Moderate Islam is a Prostration to the West,Al Qaeda Reader”, Doubleday, 2007.  Raymond Ibrahim, ed.

The fight with Islam
Thus the reaction of the Muslim world to his death – “we are all bin Laden” – means that they hew to those views, to greater or lesser degrees.  They may not always agree with his violent methods, but they recognise that he represents the core aims of Islam.
Hope and no hope
When I tell my wife this, she says that my view means “there is no hope”.  Now that may be, but if it is, does that mean that we should willingly dupe ourselves with some other version of reality, indeed with the unreality of the belief that Islam is a “religion of peace” that has been “hijacked”, when it’s clear that that’s not the case?  Of course not.  As long as we do that we’re the dog chasing its tail.  We have no hope indeed of ever finding an accommodation with Islam for it does not want to accommodate us, no matter what obeisance we make. 

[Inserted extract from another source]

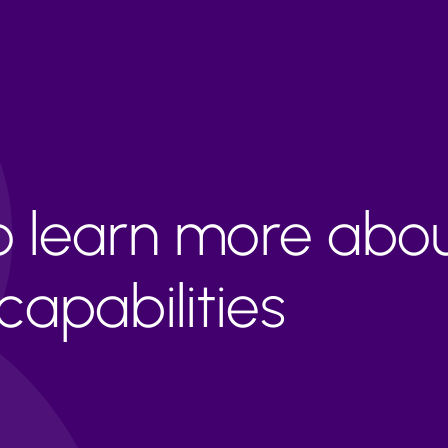
to learn more abo
apabilities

Rather, it is better to face the facts.  That bin Laden represents at a deep level the true aims of Islam, which is supported by the majority of observant Muslims worldwide, to more or less open degrees.
The options
But is it really “hopeless”?  Is it hopeless to recognise that there can be no accommodation with an ideology that wishes only our destruction? 
Of course not. We can take many steps.
We can disengage from the Muslim world.  Take out the armies, navies and air forces from all Muslim countries.  Stop treating enemies as allies: Saudi Arabia and Pakistan being the two most obvious. Stop all aid to these countries.  Let them get on with their own lives, as they constantly ask.  They say “Islam is the Answer”. Very well, carry on.
By all means continue to trade with them – where else is Saudi going to sell its oil? Where else is Pakistan going to get the goods it needs, if not the west? But stop giving away money and stop giving away lives, in the doomed hope that we are working towards creation of Jeffersonian democracy. Stop Muslim immigration to the west, as it’s the immigration of those who hew to an ideology – one every bit as horrid as the Nazi one – that desires our destruction, no matter the protestations of those “moderate Muslims”, whose existence the death of bin Laden has shown to be a fable.
Back to the hypothesis -- getting the wrong results, so just repeating it anyway.
But of course none of this will happen.  At least in the short-term.  I used to be a diplomat in the Australian service, and have no illusion about the workings of governments and their bureaucrats. All of what I suggest will be distasteful to them, “discriminatory” and “Islamophobic”, “inappropriate” and any number of other dismissive pejoratives. 
But time will tell. 
The reality of the situation is so obvious, the empirical evidence of the falsehood of the basic hypothesis, that in due course the MSM, politicians and academe might in due course be mugged by that reality. And then the options will suggest themselves.